▶ [WHAT THIS TASK INVOLVES]: Reproduce the records that follow exactly as they are written.

▶ [MATERIAL SHOWN]:
::::

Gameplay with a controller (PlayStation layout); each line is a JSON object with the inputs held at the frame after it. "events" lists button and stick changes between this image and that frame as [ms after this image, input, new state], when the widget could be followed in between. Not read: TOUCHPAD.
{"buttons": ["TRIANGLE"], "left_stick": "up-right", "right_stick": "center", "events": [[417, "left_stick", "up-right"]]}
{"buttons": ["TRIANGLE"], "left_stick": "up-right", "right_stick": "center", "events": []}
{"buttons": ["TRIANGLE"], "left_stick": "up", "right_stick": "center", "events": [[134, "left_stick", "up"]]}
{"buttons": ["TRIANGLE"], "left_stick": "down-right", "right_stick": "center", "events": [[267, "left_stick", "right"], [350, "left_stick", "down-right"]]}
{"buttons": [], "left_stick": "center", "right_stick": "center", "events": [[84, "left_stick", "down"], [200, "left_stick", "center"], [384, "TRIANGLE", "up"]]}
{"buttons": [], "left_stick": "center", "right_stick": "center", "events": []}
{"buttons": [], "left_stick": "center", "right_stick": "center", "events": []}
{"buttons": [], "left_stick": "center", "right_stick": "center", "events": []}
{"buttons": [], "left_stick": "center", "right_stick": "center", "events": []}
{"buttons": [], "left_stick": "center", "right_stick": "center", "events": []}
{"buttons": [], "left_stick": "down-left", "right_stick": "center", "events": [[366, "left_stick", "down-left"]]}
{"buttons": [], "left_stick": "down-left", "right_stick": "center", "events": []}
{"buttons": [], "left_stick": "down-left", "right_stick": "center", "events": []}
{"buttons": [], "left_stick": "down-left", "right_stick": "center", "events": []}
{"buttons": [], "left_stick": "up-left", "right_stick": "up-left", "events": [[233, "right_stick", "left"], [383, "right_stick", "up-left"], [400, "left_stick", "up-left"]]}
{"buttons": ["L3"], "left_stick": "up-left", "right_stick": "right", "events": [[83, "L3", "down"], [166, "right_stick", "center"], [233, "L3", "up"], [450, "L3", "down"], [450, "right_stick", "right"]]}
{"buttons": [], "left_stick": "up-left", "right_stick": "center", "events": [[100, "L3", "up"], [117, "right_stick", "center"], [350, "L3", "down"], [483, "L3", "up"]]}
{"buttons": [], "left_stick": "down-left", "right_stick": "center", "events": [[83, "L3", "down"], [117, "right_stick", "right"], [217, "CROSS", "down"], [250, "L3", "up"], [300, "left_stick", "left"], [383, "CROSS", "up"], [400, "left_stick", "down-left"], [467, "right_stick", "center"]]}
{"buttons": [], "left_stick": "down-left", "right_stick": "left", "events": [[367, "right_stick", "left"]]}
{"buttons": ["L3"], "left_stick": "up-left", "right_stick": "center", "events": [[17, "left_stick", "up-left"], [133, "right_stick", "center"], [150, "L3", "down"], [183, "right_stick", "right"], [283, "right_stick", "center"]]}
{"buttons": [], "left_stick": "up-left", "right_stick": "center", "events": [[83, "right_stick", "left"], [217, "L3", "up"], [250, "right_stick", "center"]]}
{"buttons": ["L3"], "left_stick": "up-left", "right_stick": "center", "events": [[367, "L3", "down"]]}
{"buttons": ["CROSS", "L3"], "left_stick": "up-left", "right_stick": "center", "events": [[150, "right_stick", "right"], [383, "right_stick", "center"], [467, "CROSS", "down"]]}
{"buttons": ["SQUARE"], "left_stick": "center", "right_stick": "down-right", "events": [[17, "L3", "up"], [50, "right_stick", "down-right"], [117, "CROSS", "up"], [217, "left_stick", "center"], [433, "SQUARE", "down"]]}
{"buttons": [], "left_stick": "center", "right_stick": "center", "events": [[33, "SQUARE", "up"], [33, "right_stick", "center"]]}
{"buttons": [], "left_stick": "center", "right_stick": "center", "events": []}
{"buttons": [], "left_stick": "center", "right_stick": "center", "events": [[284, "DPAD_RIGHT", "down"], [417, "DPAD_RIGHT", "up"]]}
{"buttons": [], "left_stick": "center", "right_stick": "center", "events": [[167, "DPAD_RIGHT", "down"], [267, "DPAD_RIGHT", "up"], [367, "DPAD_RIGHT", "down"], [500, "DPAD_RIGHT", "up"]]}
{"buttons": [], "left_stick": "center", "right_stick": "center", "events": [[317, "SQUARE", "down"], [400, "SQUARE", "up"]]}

::::

▶ [TASK OUTPUT]:
Gameplay with a controller (PlayStation layout); each line is a JSON object with the inputs held at the frame after it. "events" lists button and stick changes between this image and that frame as [ms after this image, input, new state], when the widget could be followed in between. Not read: TOUCHPAD.
{"buttons": ["TRIANGLE"], "left_stick": "up-right", "right_stick": "center", "events": [[417, "left_stick", "up-right"]]}
{"buttons": ["TRIANGLE"], "left_stick": "up-right", "right_stick": "center", "events": []}
{"buttons": ["TRIANGLE"], "left_stick": "up", "right_stick": "center", "events": [[134, "left_stick", "up"]]}
{"buttons": ["TRIANGLE"], "left_stick": "down-right", "right_stick": "center", "events": [[267, "left_stick", "right"], [350, "left_stick", "down-right"]]}
{"buttons": [], "left_stick": "center", "right_stick": "center", "events": [[84, "left_stick", "down"], [200, "left_stick", "center"], [384, "TRIANGLE", "up"]]}
{"buttons": [], "left_stick": "center", "right_stick": "center", "events": []}
{"buttons": [], "left_stick": "center", "right_stick": "center", "events": []}
{"buttons": [], "left_stick": "center", "right_stick": "center", "events": []}
{"buttons": [], "left_stick": "center", "right_stick": "center", "events": []}
{"buttons": [], "left_stick": "center", "right_stick": "center", "events": []}
{"buttons": [], "left_stick": "down-left", "right_stick": "center", "events": [[366, "left_stick", "down-left"]]}
{"buttons": [], "left_stick": "down-left", "right_stick": "center", "events": []}
{"buttons": [], "left_stick": "down-left", "right_stick": "center", "events": []}
{"buttons": [], "left_stick": "down-left", "right_stick": "center", "events": []}
{"buttons": [], "left_stick": "up-left", "right_stick": "up-left", "events": [[233, "right_stick", "left"], [383, "right_stick", "up-left"], [400, "left_stick", "up-left"]]}
{"buttons": ["L3"], "left_stick": "up-left", "right_stick": "right", "events": [[83, "L3", "down"], [166, "right_stick", "center"], [233, "L3", "up"], [450, "L3", "down"], [450, "right_stick", "right"]]}
{"buttons": [], "left_stick": "up-left", "right_stick": "center", "events": [[100, "L3", "up"], [117, "right_stick", "center"], [350, "L3", "down"], [483, "L3", "up"]]}
{"buttons": [], "left_stick": "down-left", "right_stick": "center", "events": [[83, "L3", "down"], [117, "right_stick", "right"], [217, "CROSS", "down"], [250, "L3", "up"], [300, "left_stick", "left"], [383, "CROSS", "up"], [400, "left_stick", "down-left"], [467, "right_stick", "center"]]}
{"buttons": [], "left_stick": "down-left", "right_stick": "left", "events": [[367, "right_stick", "left"]]}
{"buttons": ["L3"], "left_stick": "up-left", "right_stick": "center", "events": [[17, "left_stick", "up-left"], [133, "right_stick", "center"], [150, "L3", "down"], [183, "right_stick", "right"], [283, "right_stick", "center"]]}
{"buttons": [], "left_stick": "up-left", "right_stick": "center", "events": [[83, "right_stick", "left"], [217, "L3", "up"], [250, "right_stick", "center"]]}
{"buttons": ["L3"], "left_stick": "up-left", "right_stick": "center", "events": [[367, "L3", "down"]]}
{"buttons": ["CROSS", "L3"], "left_stick": "up-left", "right_stick": "center", "events": [[150, "right_stick", "right"], [383, "right_stick", "center"], [467, "CROSS", "down"]]}
{"buttons": ["SQUARE"], "left_stick": "center", "right_stick": "down-right", "events": [[17, "L3", "up"], [50, "right_stick", "down-right"], [117, "CROSS", "up"], [217, "left_stick", "center"], [433, "SQUARE", "down"]]}
{"buttons": [], "left_stick": "center", "right_stick": "center", "events": [[33, "SQUARE", "up"], [33, "right_stick", "center"]]}
{"buttons": [], "left_stick": "center", "right_stick": "center", "events": []}
{"buttons": [], "left_stick": "center", "right_stick": "center", "events": [[284, "DPAD_RIGHT", "down"], [417, "DPAD_RIGHT", "up"]]}
{"buttons": [], "left_stick": "center", "right_stick": "center", "events": [[167, "DPAD_RIGHT", "down"], [267, "DPAD_RIGHT", "up"], [367, "DPAD_RIGHT", "down"], [500, "DPAD_RIGHT", "up"]]}
{"buttons": [], "left_stick": "center", "right_stick": "center", "events": [[317, "SQUARE", "down"], [400, "SQUARE", "up"]]}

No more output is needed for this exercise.